Attitudes about the name are generally split along generational lines. An earlier generation helped redeem the neighborhood from fraternities and slumlords who packed students into old houses, from basement to attic. We were proud of how the neighborhood produced progressive political leaders.
More recent purchasers have generally liked its location and new-found status. They haven’t been particularly interested in the neighborhood’s history or its historic buildings.
A recent appeal to rename proclaimed: “...each new generation has a right and responsibility to make its own moral judgments, informed by history but not beholden to the past for the past’s sake.” The white supremacists of 1898 probably felt the same way.
Preservation North Carolina, where I work, has long tried to use preservation to advance civil rights and social justice. The antebellum Bellamy Mansion in Wilmington and its restored slave quarters have hosted numerous tours and thought-provoking programs about slavery, 1898, the Wilmington Ten, and more. The state highway marker at the site honors an enslaved plasterer, not the slave-holding family.
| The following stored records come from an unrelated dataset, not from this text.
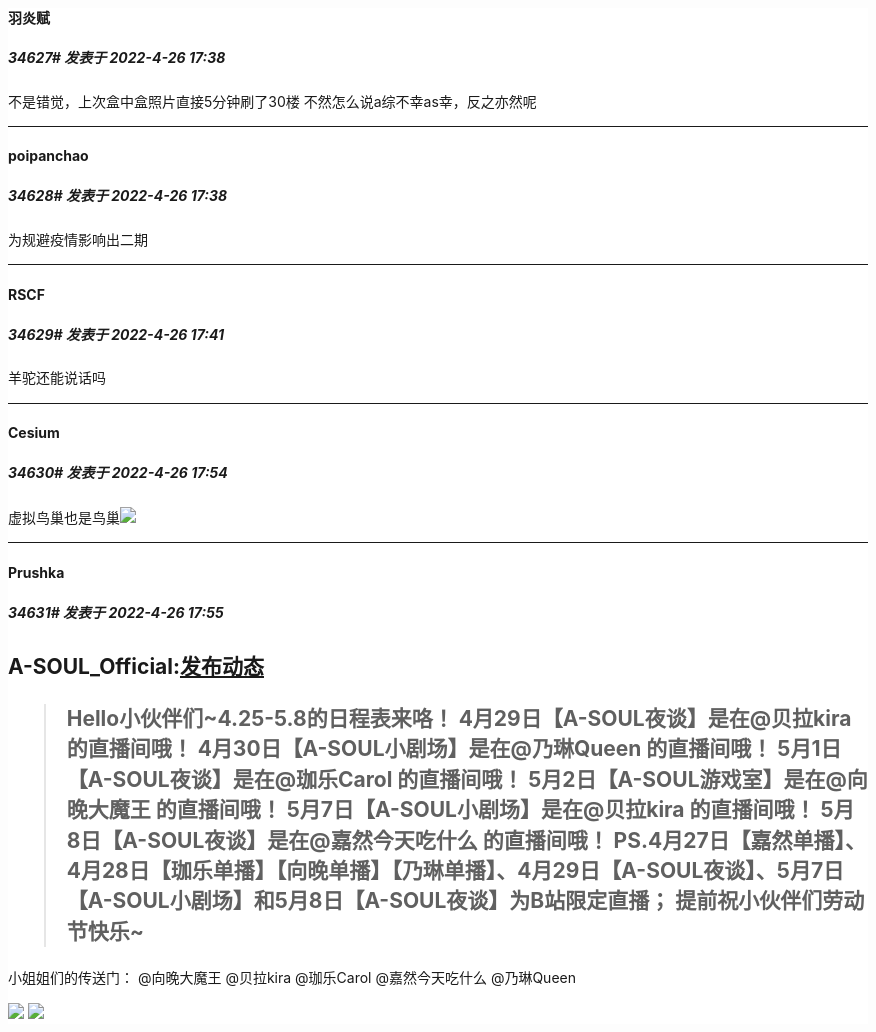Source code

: ####  羽炎赋  
##### 34627#       发表于 2022-4-26 17:38

不是错觉，上次盒中盒照片直接5分钟刷了30楼
不然怎么说a综不幸as幸，反之亦然呢

*****

####  poipanchao  
##### 34628#       发表于 2022-4-26 17:38

为规避疫情影响出二期



*****

####  RSCF  
##### 34629#       发表于 2022-4-26 17:41

羊驼还能说话吗



*****

####  Cesium  
##### 34630#       发表于 2022-4-26 17:54

虚拟鸟巢也是鸟巢<img src="https://static.saraba1st.com/image/smiley/face2017/067.png" referrerpolicy="no-referrer">

*****

####  Prushka  
##### 34631#       发表于 2022-4-26 17:55

<strong>A-SOUL_Official</strong>:<strong>[发布动态](https://t.bilibili.com/653387091218006036)</strong><blockquote>Hello小伙伴们~4.25-5.8的日程表来咯！
4月29日【A-SOUL夜谈】是在@贝拉kira 的直播间哦！
4月30日【A-SOUL小剧场】是在@乃琳Queen 的直播间哦！
5月1日【A-SOUL夜谈】是在@珈乐Carol 的直播间哦！
5月2日【A-SOUL游戏室】是在@向晚大魔王 的直播间哦！
5月7日【A-SOUL小剧场】是在@贝拉kira 的直播间哦！
5月8日【A-SOUL夜谈】是在@嘉然今天吃什么 的直播间哦！
PS.4月27日【嘉然单播】、4月28日【珈乐单播】【向晚单播】【乃琳单播】、4月29日【A-SOUL夜谈】、5月7日【A-SOUL小剧场】和5月8日【A-SOUL夜谈】为B站限定直播；
提前祝小伙伴们劳动节快乐~
----------------------------------------------------------------
小姐姐们的传送门：
@向晚大魔王 @贝拉kira @珈乐Carol @嘉然今天吃什么 @乃琳Queen

<img src="https://p.sda1.dev/5/414223ebb67b3a1aca815a97b3703315/1650966941.png" referrerpolicy="no-referrer">
<img src="https://p.sda1.dev/5/841552082825b2847ec96ad470c6cfd5/1650966949.png" referrerpolicy="no-referrer"></blockquote>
We need to encourage uncomfortable conversations and thoughtful action that benefits the future. Can we discuss the lives of slaveholders within the context of their day without being shut down? Can we research the enslaved people who once lived near Cameron Park? Reach out to identify their descendants?
Perhaps the neighborhood could refocus its energy to create scholarships for Historically Black Colleges and University students or for descendants of Cameron slaves, which would have lasting impact plus bring the neighborhood together.
In the end, if Cameron Park is renamed, we can settle back in our comfortable homes, feel righteous, and not be bothered again by the thorny history of race.